Assignment
Copy out every item below word for word, leaving out the pictures.

*** Block opens ***

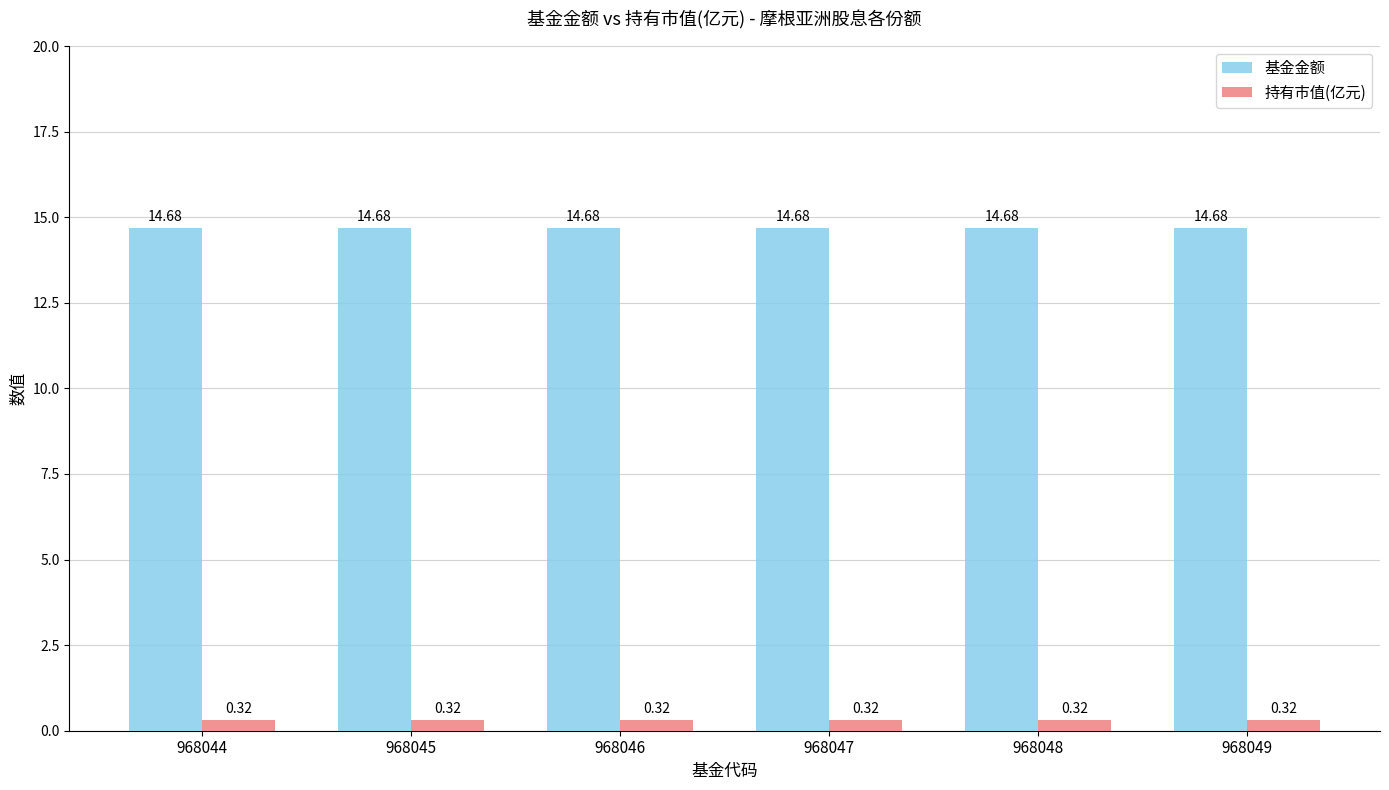

What is the maximum value for 基金金额?

14.7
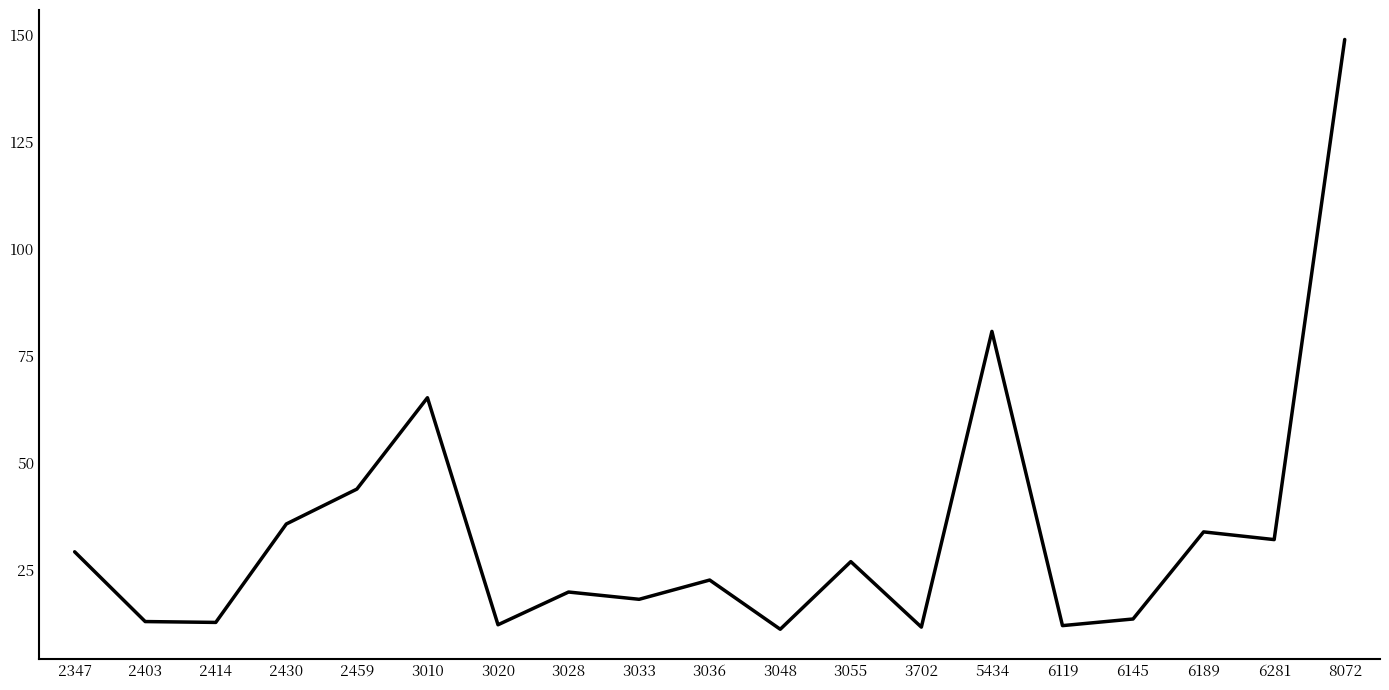

What is the difference between the maximum and minimum values?

137.8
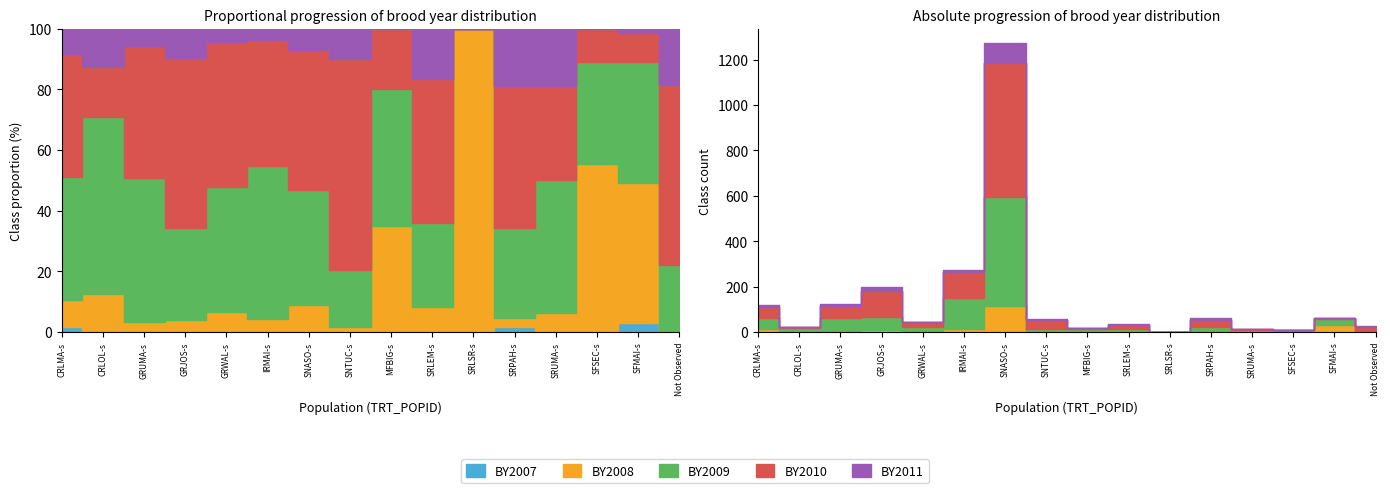

What value does the BY2008 series have at CRLOL-s?

3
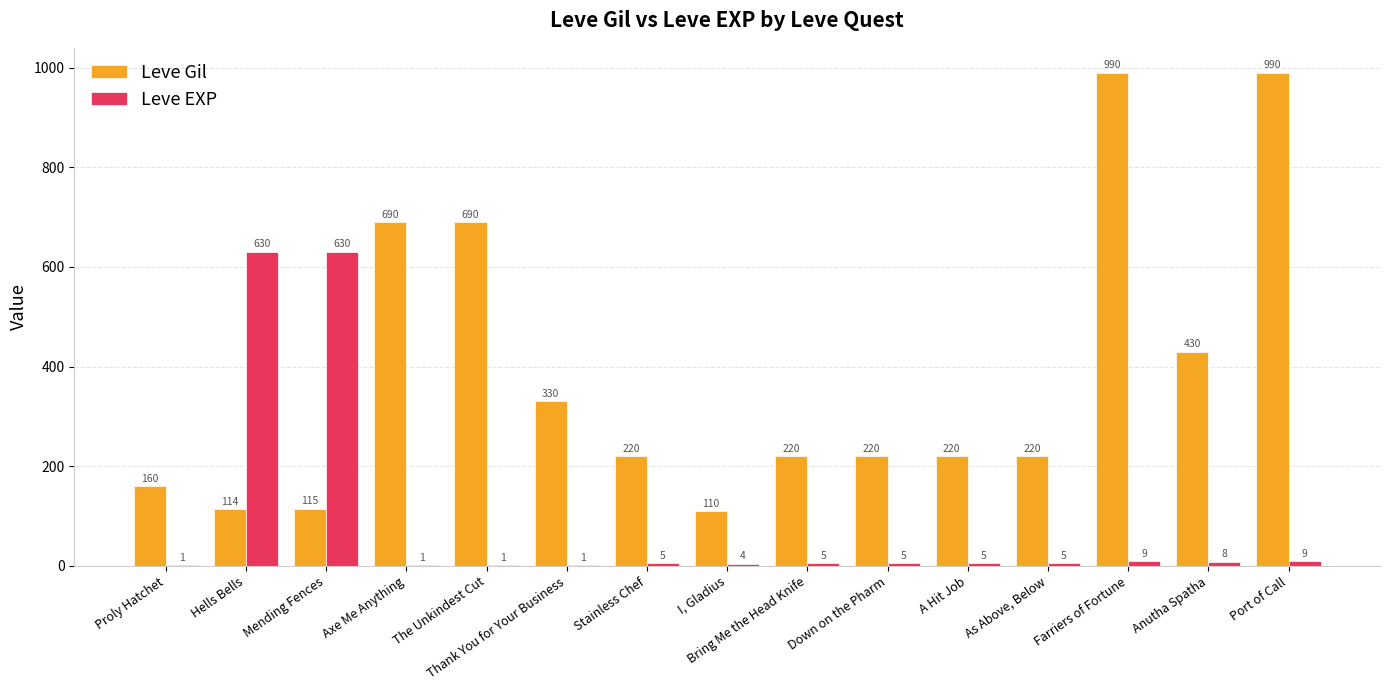

Which series changed the most between Down on the Pharm and Anutha Spatha?

Leve Gil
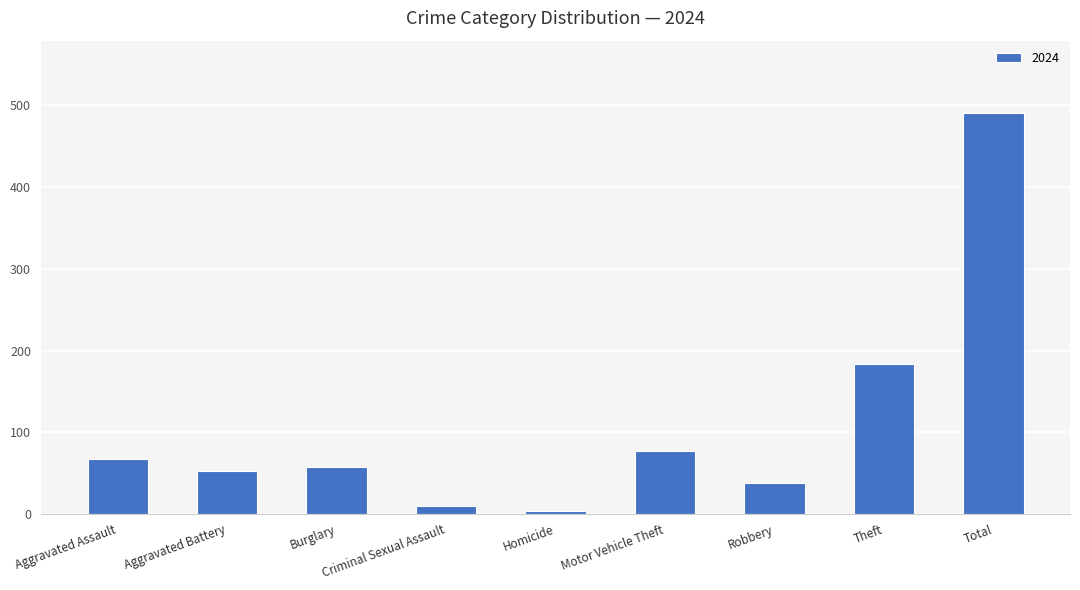

What is the label of the 8th bar from the right?

Aggravated Battery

*** Block closes ***

Answer box
What is the maximum value for 基金金额?

14.7

What is the difference between the maximum and minimum values?

137.8

What value does the BY2008 series have at CRLOL-s?

3

Which series changed the most between Down on the Pharm and Anutha Spatha?

Leve Gil

What is the label of the 8th bar from the right?

Aggravated Battery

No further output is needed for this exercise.